§ **PASSAGE FOR REVIEW**:
···

# RL Project

## Key Changes

#### Hedging Environment
see *hedge_env.py*
- Changed from "cash flow PnL" to **"Accounting PnL"** (see Cao 2019 for more description)
    - general idea is now our daily reward now includes daily mark-to-market prices for options
    - For *stationary vol*: mark-to-market is black scholes
    - For *non-stationary vol*: mark-to-market is Hagan SABR implied vol (see Hagan 2002 paper for more)
- Adjusted stationary vol stock dynamics to match analytical Black-Scholes analytical Euler discretization
    - Stationary Vol:
        - Before: $S_{t+1} = S_t (1 + \sigma \cdot \sqrt{dt} \cdot Z1)$
        - New: Euler discretization of GBM analytical solution
    - Stochastic Vol:
        - Changed to SABR model with log-normal returns (e.g. beta = 1)
- Changed the 4th state variable from "time fraction" to tau
- Change it from hedging 1 option to hedging 100 options --> the bigger reward and action magnitude helps the model learn better
$

#### Actor and Critic Models
see *models.py*
- I only have DDPG models. In my mind neither PPO nor GRPO make sense in this context given we have to re paramterize to policy to output some probability distribution over our action space. Given the high amounts of precision required to properly hedge the option, this isn't stable enough to converge (from what I've experienced)
- Added batch normalization per layer on all networks
- Added sigmoid activation to action output of actor
- I use 2 seperate Q-functions (the "cost critic" and "risk critic"), each modelling $E[ \ C_t]$ and $E[C_t^2]$ respectively. This is from Cao 2019. Can read for more details.

···

§ **JOB A**: In the RL project notes, what is used as the mark-to-market for non-stationary vol?
§ **JOB B**: Pick up the RL project notes after their last line and keep writing in the same style.

···

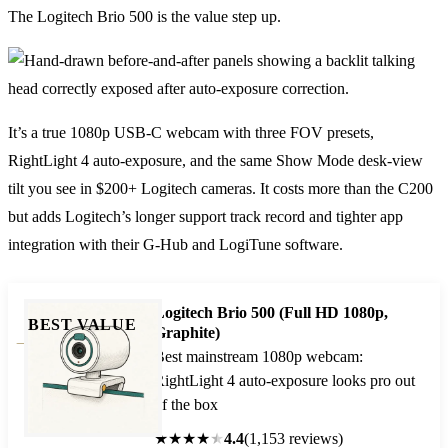
The Logitech Brio 500 is the value step up.
It’s a true 1080p USB-C webcam with three FOV presets,
RightLight 4 auto-exposure, and the same Show Mode desk-view
tilt you see in $200+ Logitech cameras. It costs more than the C200
but adds Logitech’s longer support track record and tighter app
integration with their G-Hub and LogiTune software.
Logitech Brio 500 (Full HD 1080p,
BEST VALUE
Graphite)
Best mainstream 1080p webcam:
RightLight 4 auto-exposure looks pro out
of the box
★
★
★
★
★
4.4
(1,153 reviews)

···

§ **TASK RESPONSE A**: Hagan SABR implied vol.

§ **TASK RESPONSE B**:
#### Hot Start Actor
see *hot_start_actor.py*
- Supervised learning to teach actor either BS hedge (stationary vol) or Bartlett delta hedge (stochastic vol)
- The trained model works well but it's hard to train a critic function on it and then proceed with DDPG

#### Hot Start Critic
see *hot_start_critic.py*
- Takes a pre-trained actor and uses similar DDPG method (with cost and risk critic functions) to train the 2 critic functions. Seems to have trouble learning long range dependencies. Can try mess around with it if you want.

#### DDPG Trainer
see *DDPG_train*
- I rehaul the code to match Cao 2019 approach. Very gradual updates.

#### Policy Evaluation Function
see *evaluate.py*
- Simulates paths and gets average total objective function
- Can do simulation with BS policy, Bartlett policy, Do Nothing policy, and inputted policy
- Will use this to compare actors

## Demo
Will train 3 different actors and compare performances with Black-Scholes and Do Nothing Benchmarks: Note the costs are more than 100 times larger than our previous environment (i.e. a reward of -600 can be thought of as akin to a reward of -6 in our previous environments)
1. Analytical Models
2. Cold-start model
3. Hot-started model

In [1]:
from hedge_env import HedgingEnv
from hot_start_actor import hot_start_gen_actor_samples, hot_start_actor
from hot_start_critic import hot_start_critic_q_func, hot_start_critic_value_func
from PPO_train import PPO_train
from DDPG_train import DDPG_train
from evaluate import evaluation
from models import Actor, DDPG_Cost_Critic, DDPG_Risk_Critic

import torch
import torch.nn as nn
import numpy as np
import matplotlib.pyplot as plt

#### Analytical Models:
Our analytical models are already coded into the evaluate function. Simply just need to call them.

In [2]:
# initialize environment
env = HedgingEnv(T = 1, kappa = 0.01, risk_aversion = 1.5, stochastic_vol=False, n_steps = 50)

# Test performance of policy that does nothing every step
print("'Do Nothing' policy:")
_,nothing_history = evaluation().eval_policy(env, "Nothing", verbose = True)

# Test analytical BS hedge
print()
print("BS policy:")
_,bs_history = evaluation().eval_policy(env, "BS", verbose = True)

# Doesnt rly make sense here (as non-stochastic vol) but also demonstrate Bartlett hedge
print()
print("Bartlett policy:")
_,bs_history = evaluation().eval_policy(env, "Bartlett", verbose = True)

'Do Nothing' policy:
testing...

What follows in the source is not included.